Gründerenkel Lee rückt an Spitze von Samsung
Von Martin Fritz, Tokio
Nach acht Jahren Vakanz verfügt Samsung Electronics wieder über einen handlungsfähigen Vorsitzenden des Verwaltungsrates. Der langjährige Kronprinz Lee Jae-yong (54) übernimmt den Posten von seinem Vater Lee Kun-hee, der 2014 nach einem Herzinfarkt ins Koma fiel und vor zwei Jahren starb.
Der Verwaltungsrat verwies auf den „dringenden Bedarf an stabilem Management und Führung in einem immer schlechteren globalen Geschäftsumfeld“. Die Aussage bezieht sich auf den laufenden Abschwung in der Halbleiterindustrie. Aufgrund hoher Inflation und teurer Energie lässt die Nachfrage nach Computern, Smartphones und Servern weltweit nach. Die Preise für Speicherchips mit Samsung als Weltmarktführer sind um 20 % gefallen.
„Zweifellos stehen wir an einem Schlüsselmoment“, bestätigte Lee die Krisenlage und forderte in einem Brief an die Mitarbeiter, sich „auf Talent und Technologie zu konzentrieren“.
Begnadigung im August
Zunächst hatte der einzige männliche Enkel der Gründerfamilie aus Pietät darauf verzichtet, in die Fußstapfen des Vaters zu treten. Dann verhinderten eine Verurteilung wegen Bestechung und eine Gefängnisstrafe von 30 Monaten die Nachfolge.

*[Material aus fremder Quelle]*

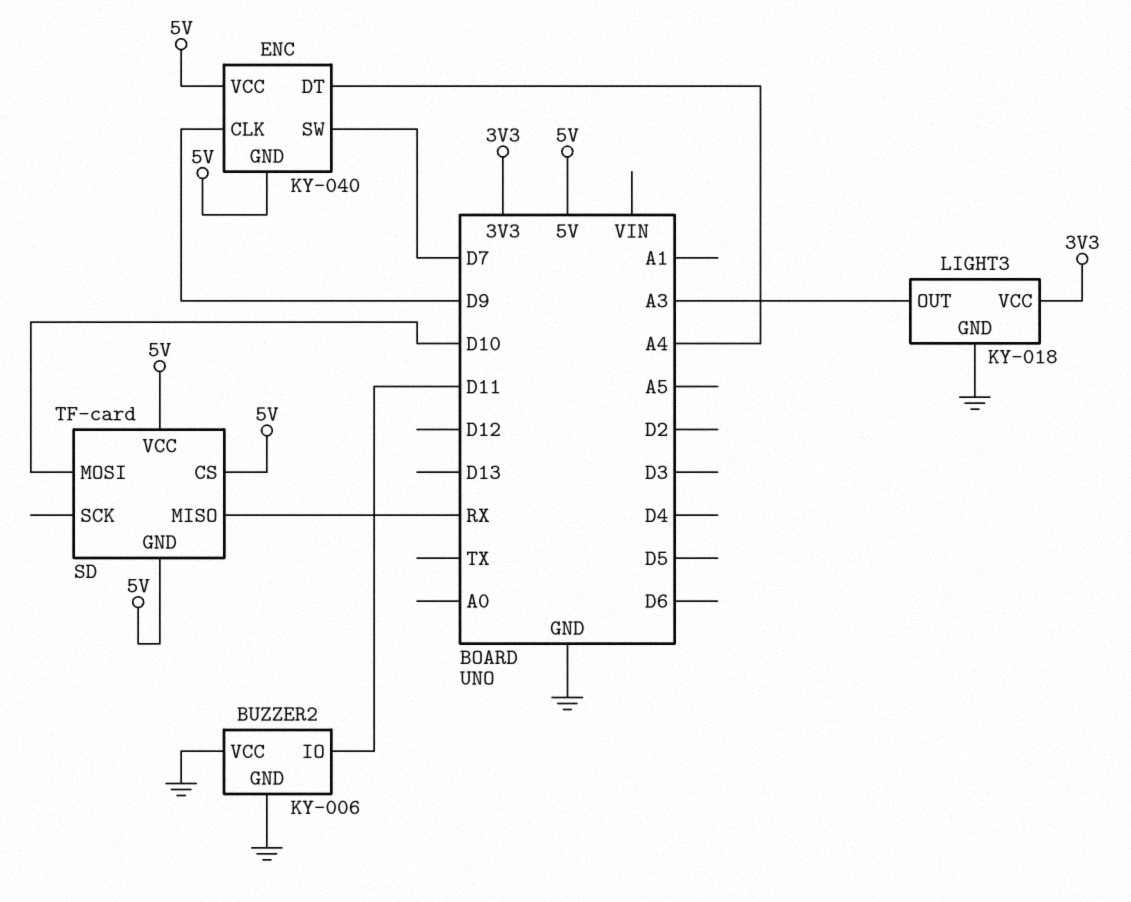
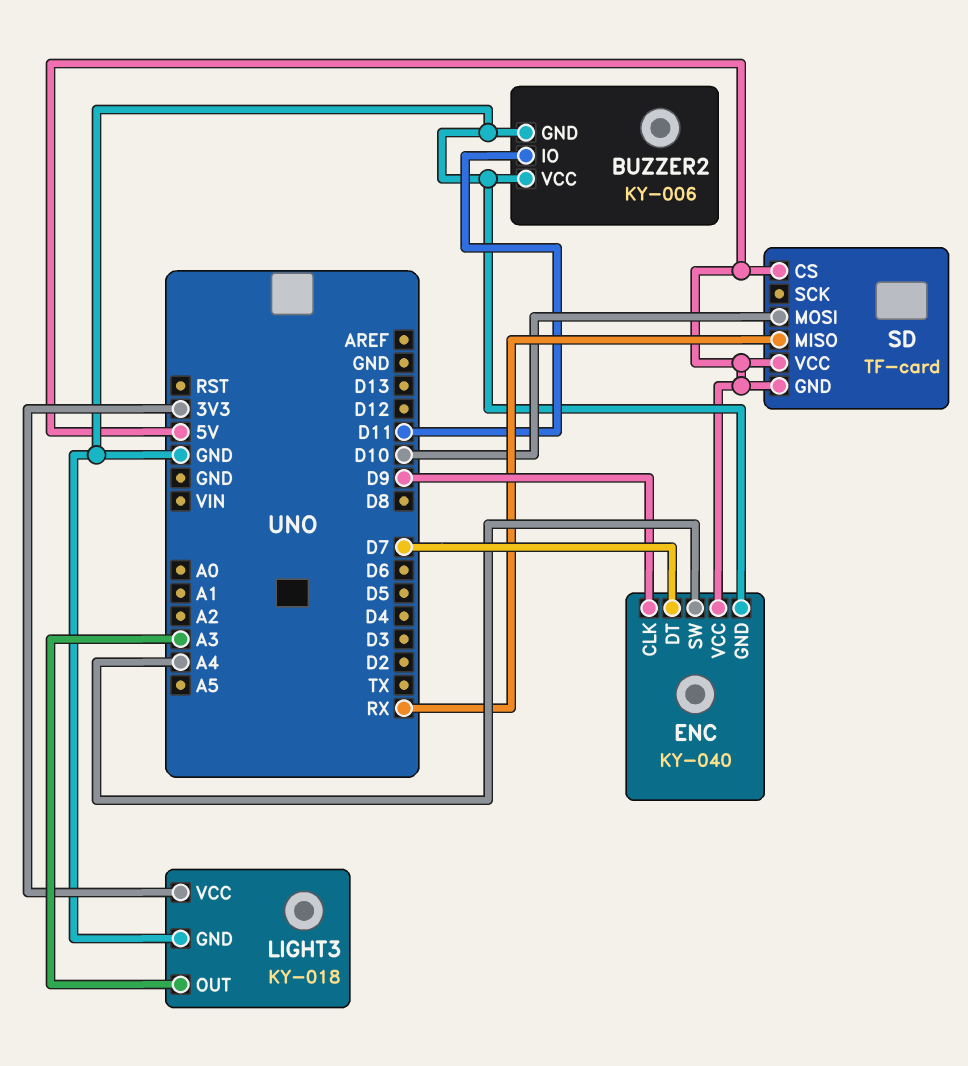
ENC pin DT: A4 -> D7
ENC pin GND: 5V -> GND
ENC pin SW: D7 -> A4

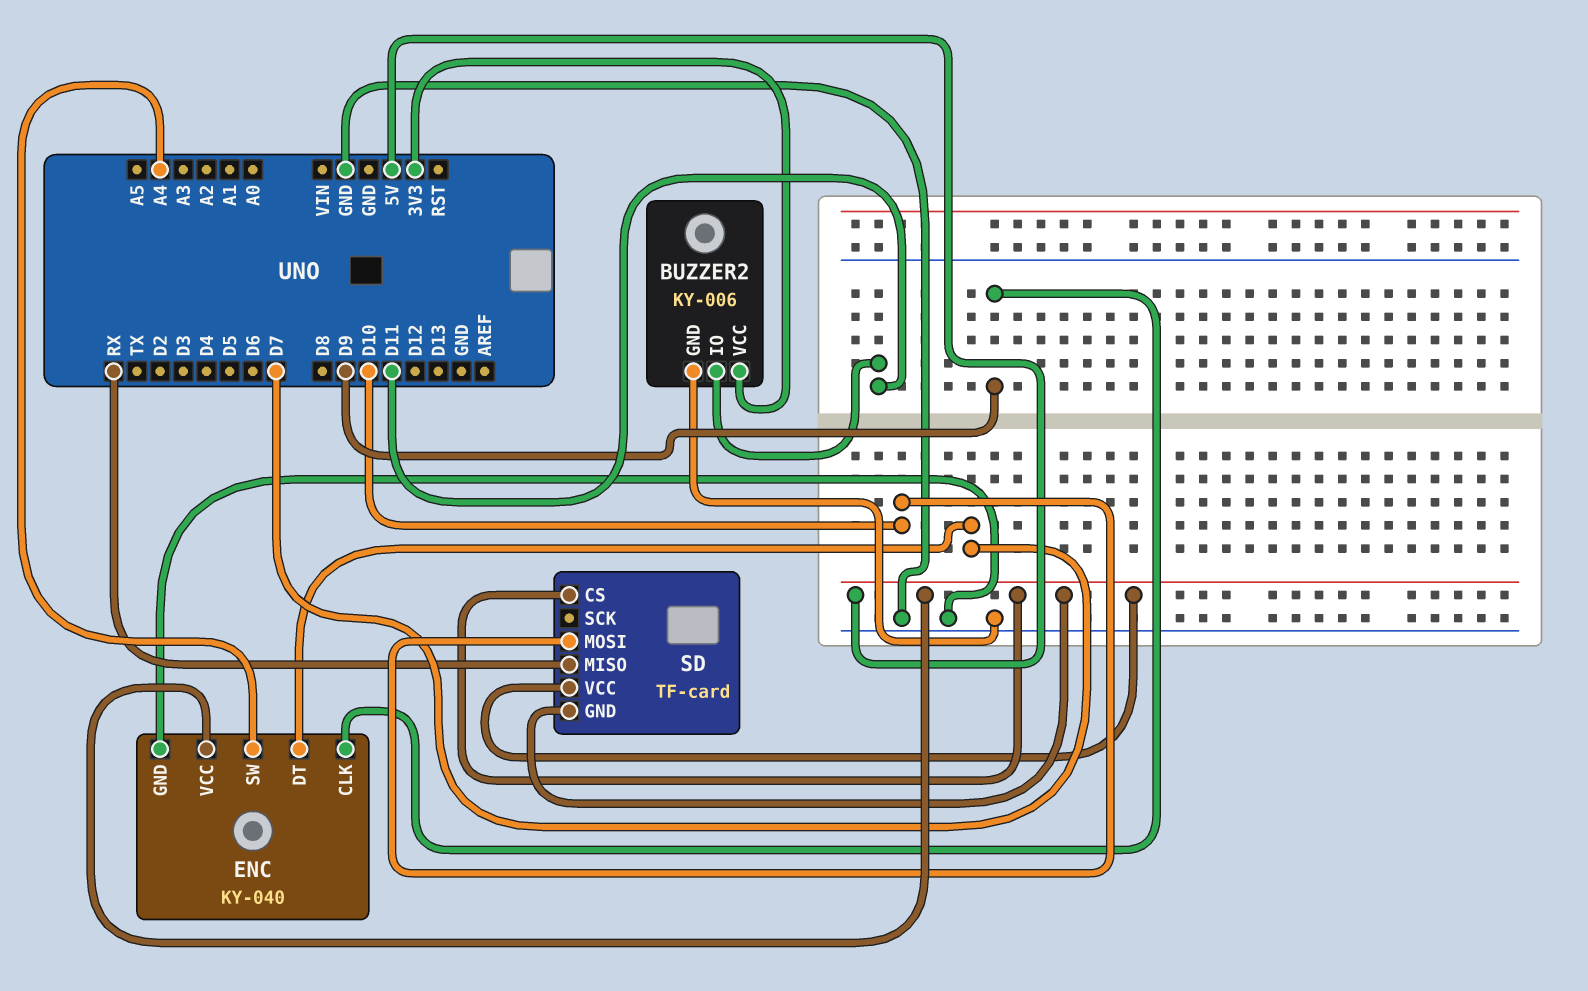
BUZZER2 pin VCC: GND -> 3V3
LIGHT3: KY-018 -> none
LIGHT3 pin GND: GND -> none
LIGHT3 pin OUT: A3 -> none
LIGHT3 pin VCC: 3V3 -> none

Lee kam zwar nach 18 Monaten Haft auf Bewährung frei, aber erst die Begnadigung im August hob das für Wirtschaftsstraftäter vorgeschriebene Arbeitsverbot im eigenen Unternehmen auf.
Jedoch ist die Beförderung größtenteils symbolisch. Schon in seiner bisherigen Rolle als Vize-Chairman hatte Lee das Konglomerat mit rund 60 Unternehmen vom Schiffbau bis zu Versicherungen sowie das Flaggschiff Samsung Electronics kontrolliert. Auch ohne eigene große Aktienanteile werden dem Vertreter der Gründerfamilie in der Konzernführung nämlich die wichtigsten Entscheidungen wie Investitionen und Übernahmen überlassen.
Im Vierteljahr zwischen Juli und September hat der Elektronikgigant den Umsatz um knapp 4 % auf 76,8 Bill. Won (53,8 Mrd. Euro) gesteigert. Jedoch fielen der Betriebsgewinn um 31 % auf 10,9 Bill. Won (7,6 Mrd. Euro) und der Nettoertrag um 24 % auf 9,4 Bill. Won (6,6 Mrd. Euro). Der Anteil des Halbleitergeschäfts am Konzerngewinn schrumpfte von knapp zwei Dritteln auf die Hälfte.
Auf mittlere Sicht zeigt sich Samsung Electronics aber optimistisch. Danach wird die Nachfrage nach Speicherchips durch neue Chips und den Neubau von Rechenzentren im zweiten Halbjahr 2023 wieder anziehen. Trotz des Abschwungs sollen die Kapitalausgaben nicht sinken. Solche antizyklischen Investitionen gelten als traditioneller Erfolgsfaktor des Hardwareriesen aus Südkorea.